Task description: Rewrite every entry below with "Reading left to right" replaced by "Going from left to right" and everything else unchanged, leaving out the pictures.

Material provided:
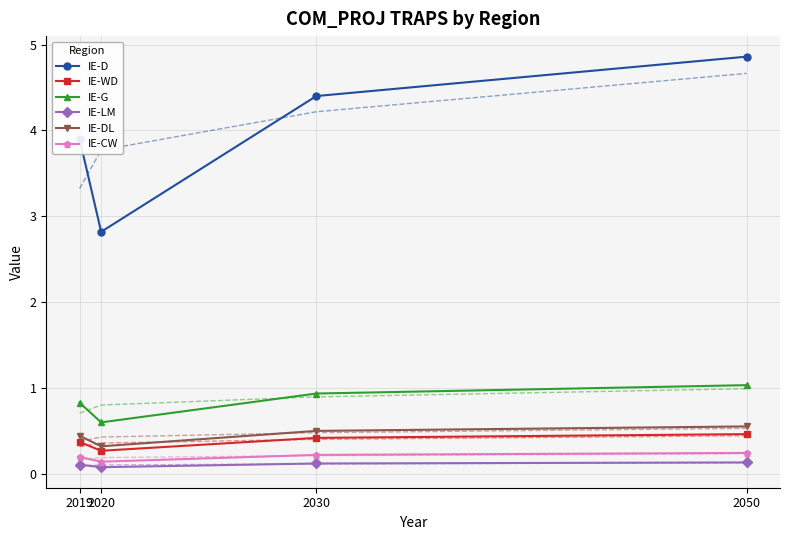

Reading left to right, list all the values displayed in this chart.

IE-D: 2019=3.9	2020=2.8	2030=4.4	2050=4.9
IE-WD: 2019=0.4	2020=0.3	2030=0.4	2050=0.5
IE-G: 2019=0.8	2020=0.6	2030=0.9	2050=1.0
IE-LM: 2019=0.1	2020=0.1	2030=0.1	2050=0.1
IE-DL: 2019=0.4	2020=0.3	2030=0.5	2050=0.6
IE-CW: 2019=0.2	2020=0.1	2030=0.2	2050=0.2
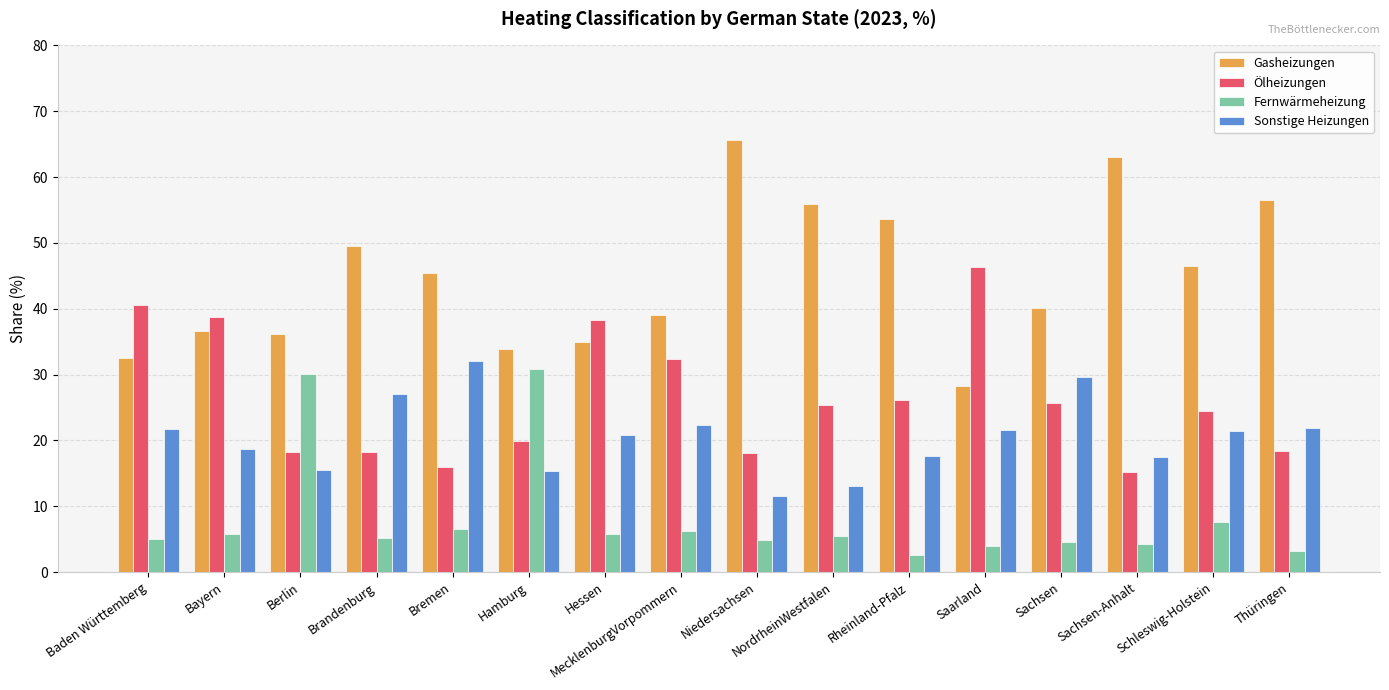

What are all the series names shown in the legend?

Gasheizungen, Ölheizungen, Fernwärmeheizung, Sonstige Heizungen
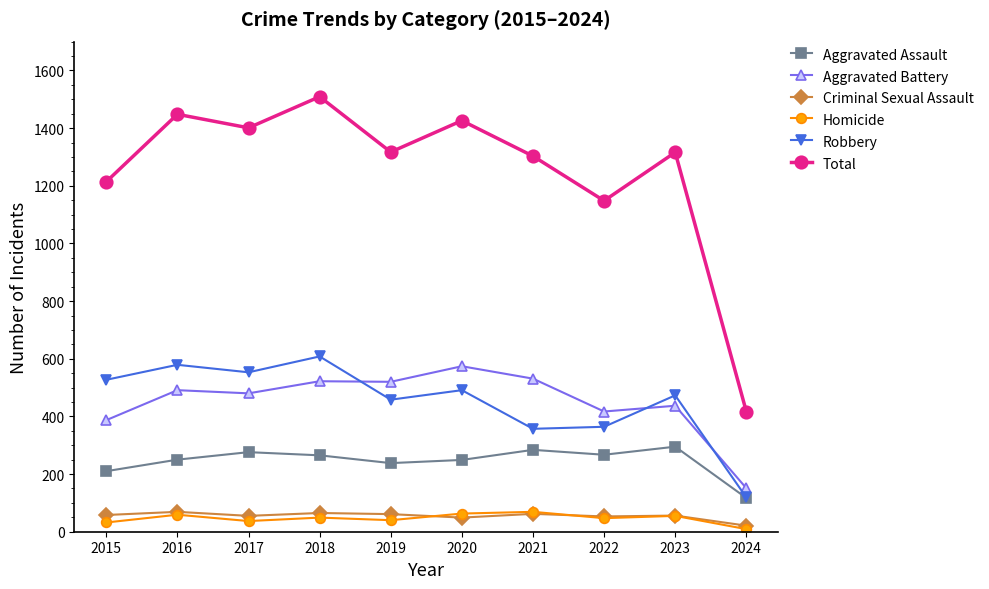

The value of Robbery at 2024 is 189. True or false?

False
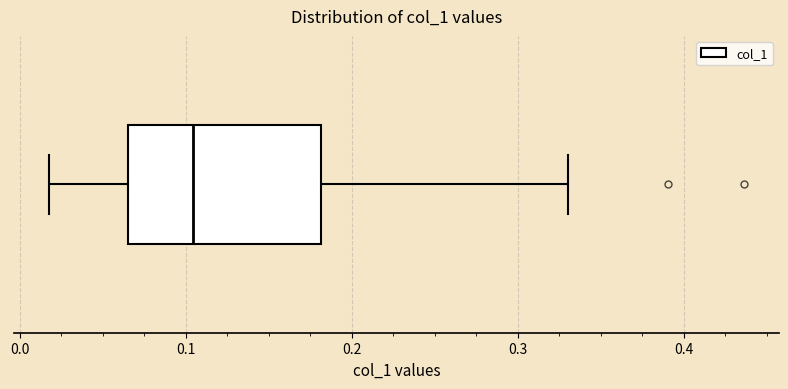

Transcribe this box plot: give where the median line is, the range the box spans, and where the two whiskers end, as read against the x-axis. The values are not printed on the chart, so give them approximately, as read against the axis.

median 0.10, box 0.07 to 0.18, whiskers 0.02 to 0.33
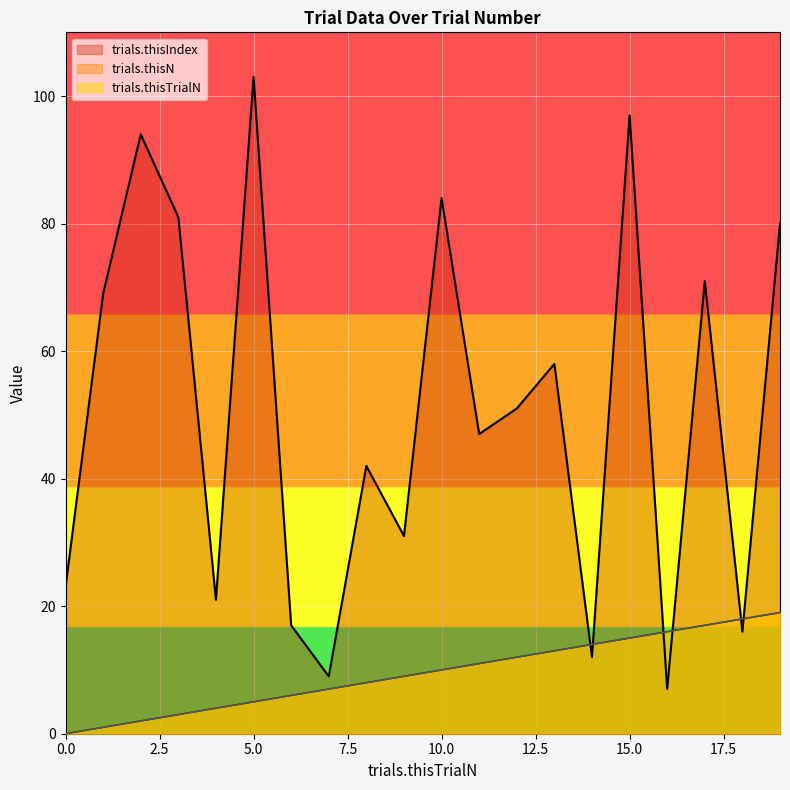

Reading left to right, transcribe all the data shown in this chart.

trials.thisTrialN: 0	1	2	3	4	5	6	7	8	9	10	11	12	13	14	15	16	17	18	19
trials.thisN: 0	1	2	3	4	5	6	7	8	9	10	11	12	13	14	15	16	17	18	19
trials.thisIndex: 23	69	94	81	21	103	17	9	42	31	84	47	51	58	12	97	7	71	16	80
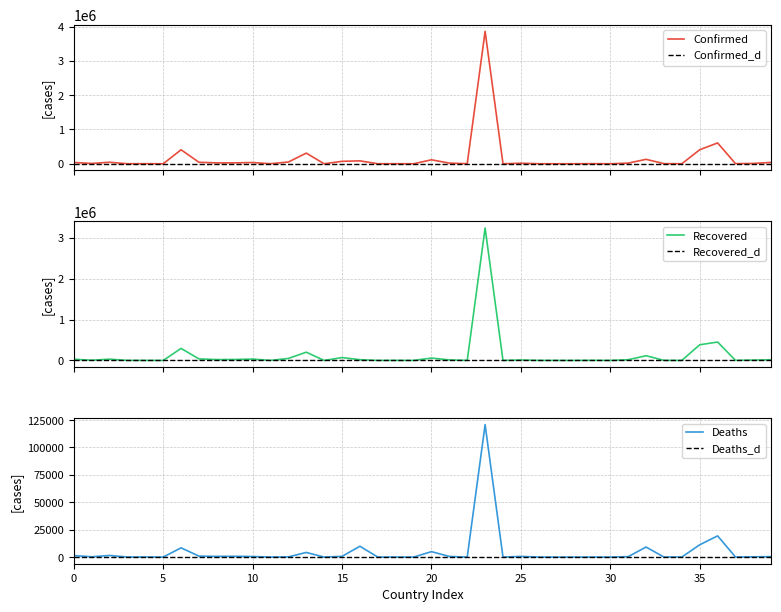

What is the minimum value for Recovered?

91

Result of the task:
Going from left to right, list all the values displayed in this chart.

IE-D: 2019=3.9	2020=2.8	2030=4.4	2050=4.9
IE-WD: 2019=0.4	2020=0.3	2030=0.4	2050=0.5
IE-G: 2019=0.8	2020=0.6	2030=0.9	2050=1.0
IE-LM: 2019=0.1	2020=0.1	2030=0.1	2050=0.1
IE-DL: 2019=0.4	2020=0.3	2030=0.5	2050=0.6
IE-CW: 2019=0.2	2020=0.1	2030=0.2	2050=0.2

What are all the series names shown in the legend?

Gasheizungen, Ölheizungen, Fernwärmeheizung, Sonstige Heizungen

The value of Robbery at 2024 is 189. True or false?

False

Transcribe this box plot: give where the median line is, the range the box spans, and where the two whiskers end, as read against the x-axis. The values are not printed on the chart, so give them approximately, as read against the axis.

median 0.10, box 0.07 to 0.18, whiskers 0.02 to 0.33

Going from left to right, transcribe all the data shown in this chart.

trials.thisTrialN: 0	1	2	3	4	5	6	7	8	9	10	11	12	13	14	15	16	17	18	19
trials.thisN: 0	1	2	3	4	5	6	7	8	9	10	11	12	13	14	15	16	17	18	19
trials.thisIndex: 23	69	94	81	21	103	17	9	42	31	84	47	51	58	12	97	7	71	16	80

What is the minimum value for Recovered?

91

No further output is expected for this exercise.